__THE TASKS__
A - In the Pi-hole thread, at what address is the local stub resolver that the nslookup uses?
B - Please copy the Pi-hole thread word for word, from "The bit you" to "returning public IPs.".

__PASSAGE GIVEN__
====================

I used to have an ISP provided ZTE modem.
I believe it also supported IPv6.
Have you checked that bit?

You could try out a new Pi-hole v6 feature that scans for IPv6 RA advertised DNS servers.
For that you could down a preliminary v6 pihole-FTL binary with below (it wont get installed):

wget https://ftl.pi-hole.net/new/dhcpv6/pihole-FTL-arm64

Make it executeable:

chmod +x pihole-FTL-arm64

And let it rip:

sudo ./pihole-FTL-arm64 dhcp-discover

The bit you have to look for is "Recursive DNS server"

2 Likes

That nslookup is not using Pi-hole for DNS, but a local stub resolver at 127.0.0.53.

Your different nslookup results would suggest that stub resolver is forwarding DNS requests to at least two upstreams, your Pi-hole returning 0.0.0.0 and a public one returning public IPs.

You should verify that your stub resolver's forward target is your Pi-hole exclusively.

2 Likes

Hi, thanks for taking the time to reply.
I purged everything and went with the previous version of Raspberry Pi OS and managed to disable DHCP on the modem.
Now I'm running PiHole in DHCP mode and everything works just fine.

Just for testing, I tried putting again Raspi static IP as both Primary and Secondary DNS IP and it still didn't work. I'm not an expert but I think the modem may have fallback DNS, I don't know.

Using a previous version of the operating system may be less secure, but PiHole is literally the only application running, so I don't think it will be an issue.

Thanks for your reply, the message I posted before explains how I did it.

DNS queries bypassing IPv4 DNS (Pi-hole) via IPv6 DNS (your router or ISP DNS)?
IPv6 DNS is preferred over IPv4 DNS.

====================

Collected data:
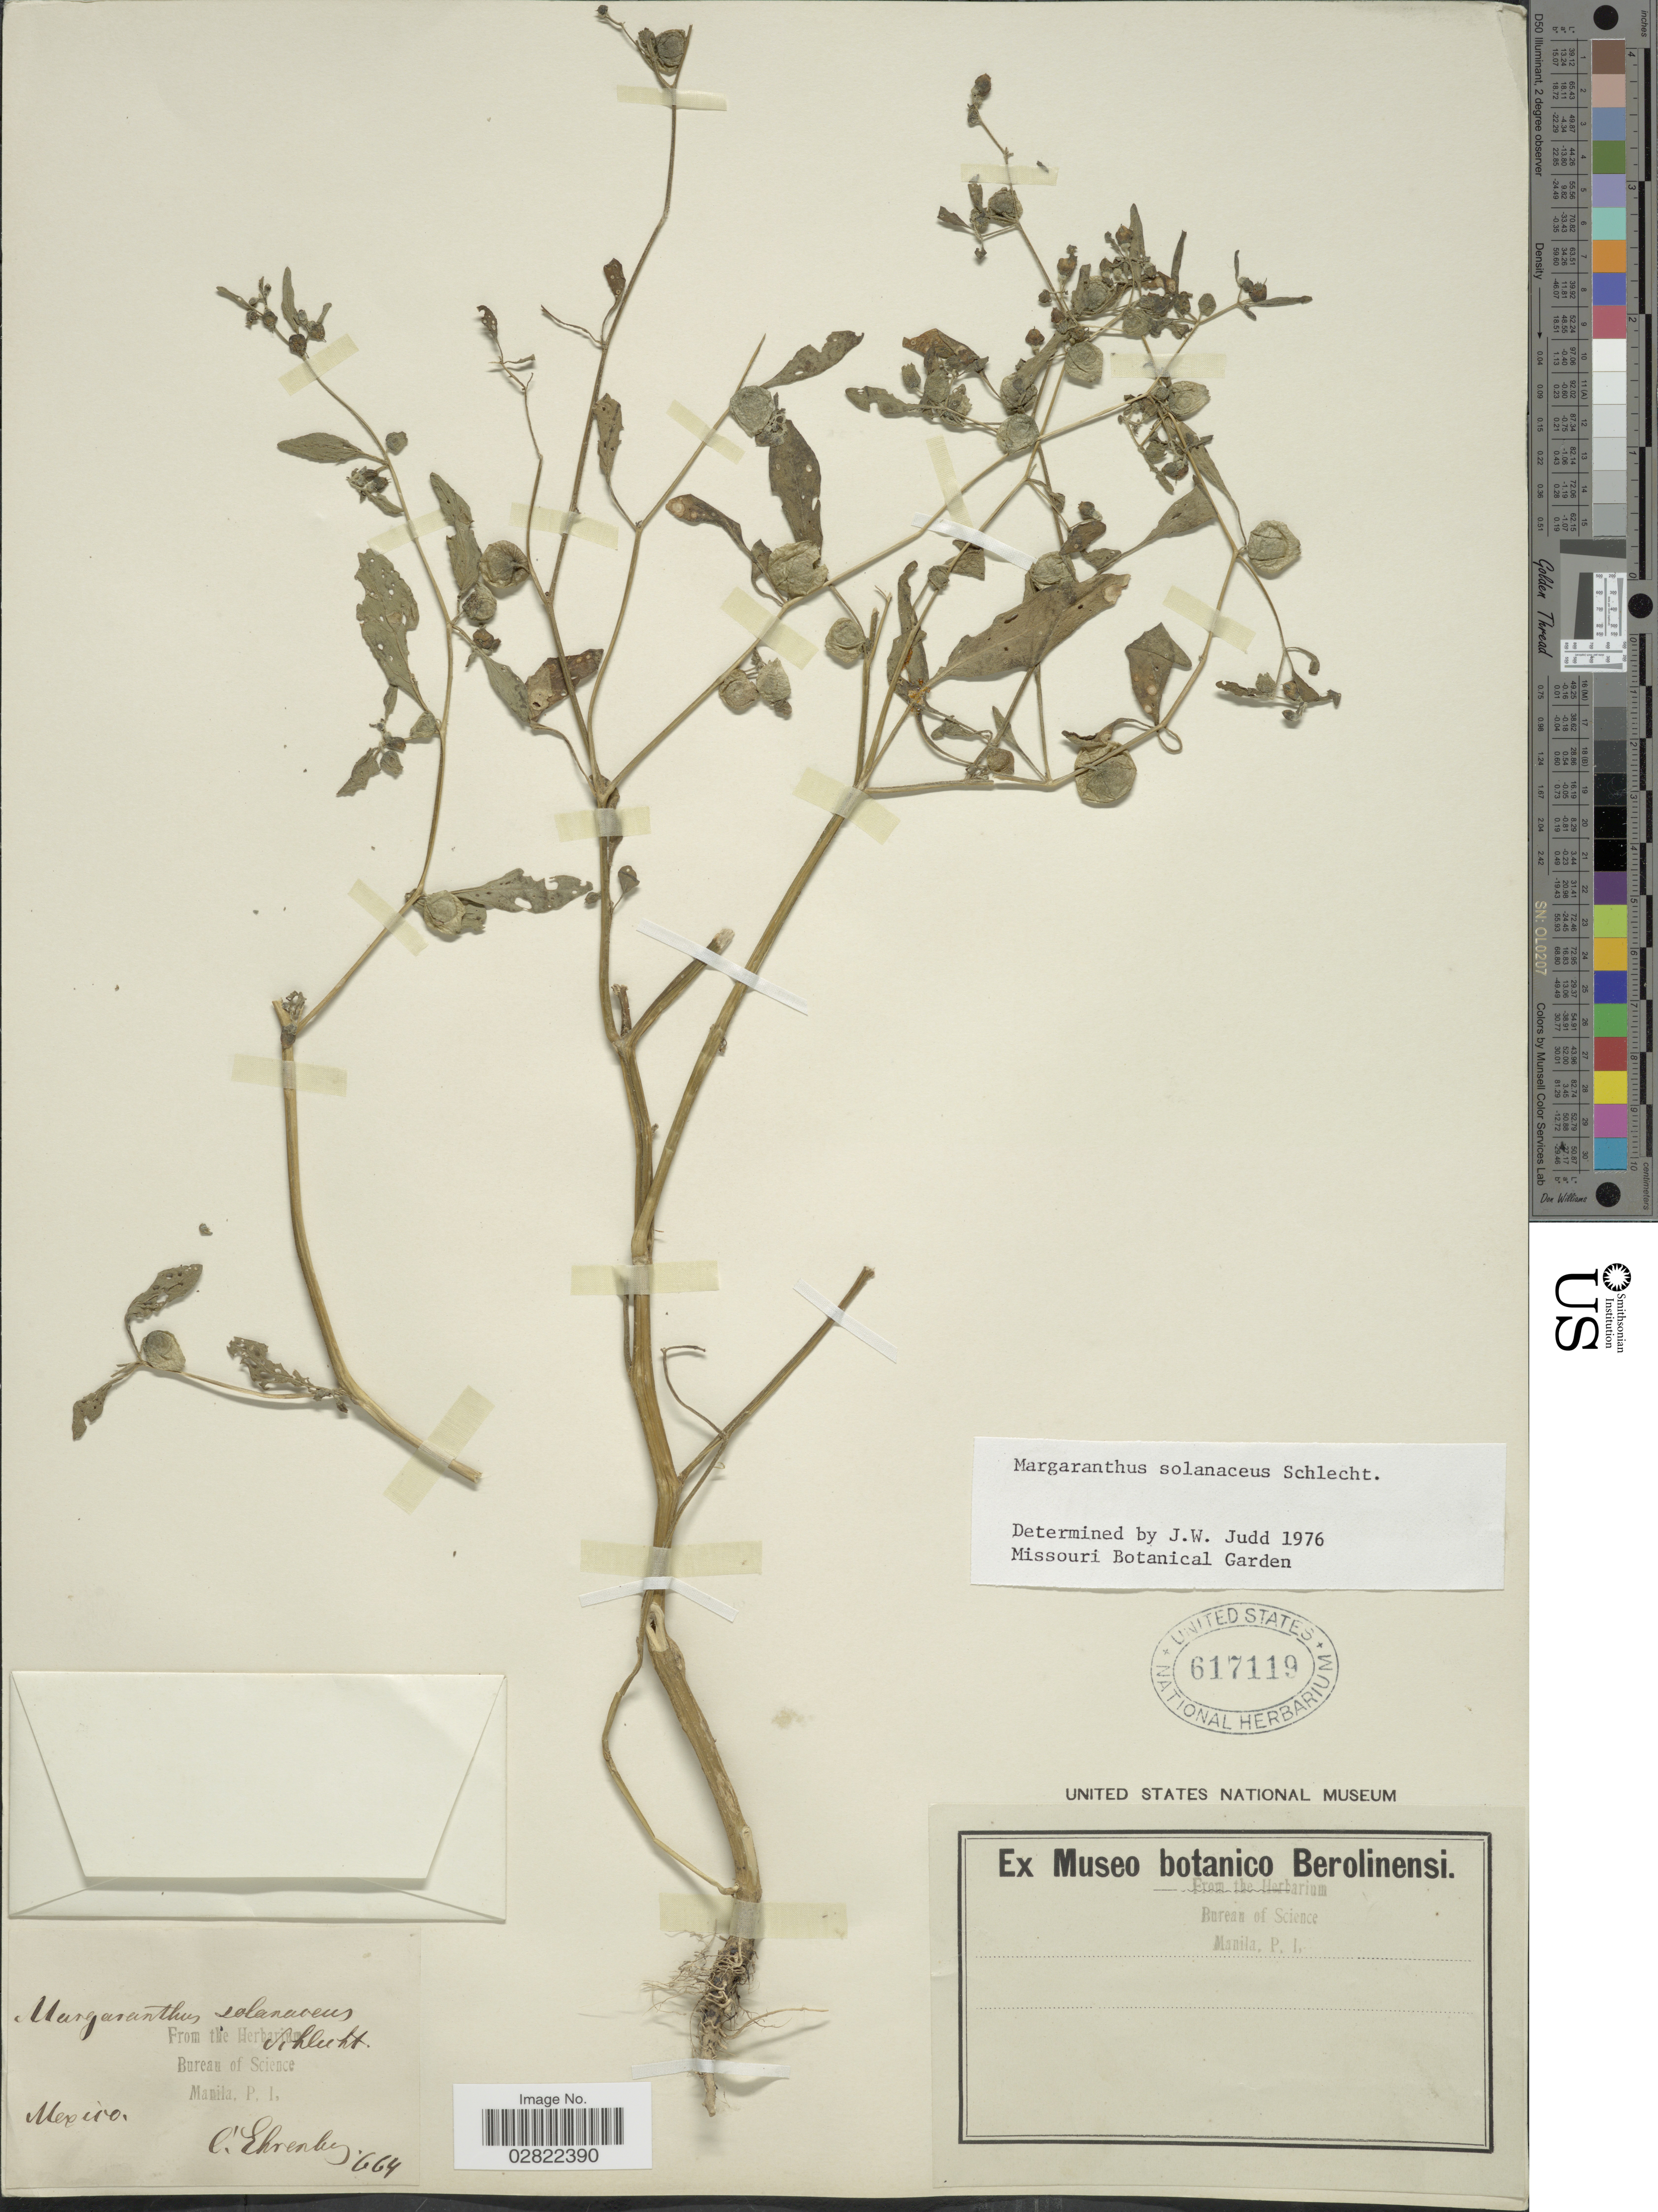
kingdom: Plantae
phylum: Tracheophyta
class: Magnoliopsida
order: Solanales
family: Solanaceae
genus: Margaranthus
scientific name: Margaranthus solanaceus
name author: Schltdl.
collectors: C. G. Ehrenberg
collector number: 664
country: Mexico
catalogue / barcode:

====================

__EXERCISE RESULTS__
A - 127.0.0.53

B -
The bit you have to look for is "Recursive DNS server"

2 Likes

That nslookup is not using Pi-hole for DNS, but a local stub resolver at 127.0.0.53.

Your different nslookup results would suggest that stub resolver is forwarding DNS requests to at least two upstreams, your Pi-hole returning 0.0.0.0 and a public one returning public IPs.